───── Excerpt

Monday, August 12, 2013

My Research Sabbatical

Normally I'd be scrambling to prep for Fall classes, but this semester I have a research sabbatical. All those journalism students, they're the real winners.  I'm not teaching.  It takes a village to replace me, especially for jour3410.

So how will I spend Fall?

Drinking coffee, of course, but in part recovering from the joy that is thyroid cancer surgery -- more or less done except for something called I-131 treatment later this month in which I'll glow in the dark for a week.  Lemme walk you through research topic:
  1. My underlying assumption is a successful democracy relies on the consent of the losers in an election.  I'm not breaking dramatic new ground here.  There's a great book on the topic written from a comparative political science perspective, with no media role examined.  Losers matter.  If losers fight an electoral outcome, goes the argument, it can affect "the legitimacy and viability of democratic institutions."
  2. What are these viability factors?  Likely criterion (dependent) variables include trust in elections and government and belief in democracy.  All kinda important.
  3. Elections of late have become closer, more contested, and a partisan divide in the political elite appears to now exist among the public.  The 2000 election is a famous example of this, of an election never quite over.  Remember Fox News on 2012 election night, as Karl Rove refused to believe it was over?  Yeah, he's my lede. 
  4. People usually expect their preferred candidate will win an election, something in the literature called wishful thinking, a form of projection explained by a host of theoretical factors, from self-esteem maintenance to selective exposure to motivated reasoning.  We expect our own candidate will win in part because we want that candidate to win, and in part because we hang out with, or consume media, that supports our position.
  5. But ... not everyone is a winner.  Someone's gotta lose, even those who expected otherwise.

──────────
───── Source material

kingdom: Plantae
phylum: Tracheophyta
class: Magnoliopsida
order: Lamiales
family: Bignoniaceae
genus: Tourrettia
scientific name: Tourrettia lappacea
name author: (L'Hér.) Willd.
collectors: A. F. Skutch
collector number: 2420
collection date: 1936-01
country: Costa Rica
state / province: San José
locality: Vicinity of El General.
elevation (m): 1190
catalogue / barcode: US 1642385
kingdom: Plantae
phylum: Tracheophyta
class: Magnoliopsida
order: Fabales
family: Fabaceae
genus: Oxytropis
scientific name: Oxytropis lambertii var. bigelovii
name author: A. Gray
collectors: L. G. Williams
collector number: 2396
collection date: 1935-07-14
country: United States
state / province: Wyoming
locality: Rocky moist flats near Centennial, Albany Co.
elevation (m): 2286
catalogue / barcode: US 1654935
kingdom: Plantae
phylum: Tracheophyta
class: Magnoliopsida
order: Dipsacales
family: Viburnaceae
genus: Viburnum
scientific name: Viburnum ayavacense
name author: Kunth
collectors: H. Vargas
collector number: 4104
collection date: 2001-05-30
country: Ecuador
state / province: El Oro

──────────

• _Work instruction 1_:
In the post on the research sabbatical, write out the passage that begins at the words "My Research Sabbatical" and stops after "especially for jour3410.", replacing "journalism students" with "history students".
• _Work instruction 2_:
Answer these questions from the sabbatical post.
(a) What treatment does the author expect later in the month?
(b) Who does the author say will be the lede?
(c) Which election is cited as a famous example of an election never quite over?
• _Work instruction 3_:
Write a continuation of the post about the research sabbatical, picking up after its final sentence.

• _Expected output 1_:
My Research Sabbatical

Normally I'd be scrambling to prep for Fall classes, but this semester I have a research sabbatical. All those history students, they're the real winners.  I'm not teaching.  It takes a village to replace me, especially for jour3410.

• _Expected output 2_:
(a) I-131 treatment
(b) Karl Rove
(c) The 2000 election

• _Expected output 3_:
  6. So ... is it possible those who expected to win, but did not, are less likely to support democracy and elections and government itself?  
  7. And what's the role of news media here?  Theoretically, the more we consume news media, the more exposed we are to "cross-cutting information" and poll results that tell us our preferred candidate is not going to win even though we generally think so due to wishful thinking.  But the media is more fragmented now.  Is consuming Fox or MSNBC likely to add to the wishful thinking effect?
  8. And finally ... has this changed over time?  See the graf below.
To do this, I'm knitting together data from the 2000, 2004, 2008, and 2012 presidential elections. It's a time-consuming process: identify data and likely variables, code them all in similar fashion, come up with a plan to merge it all together, and do analyses and writing.  Right now I'm going through hundreds of pages of codebooks before the real SPSS work begins.  Some days will be data crunching days, others will be lit review and writing days.  Other days I'll drink.

What I like about this study is its real-world implications while still being theoretical, using national survey data to be generalizable, and being fun as well.  I suspect this will turn out longer than a traditional journal article but probably not long enough to support a book.  I'll know more as I dip into it.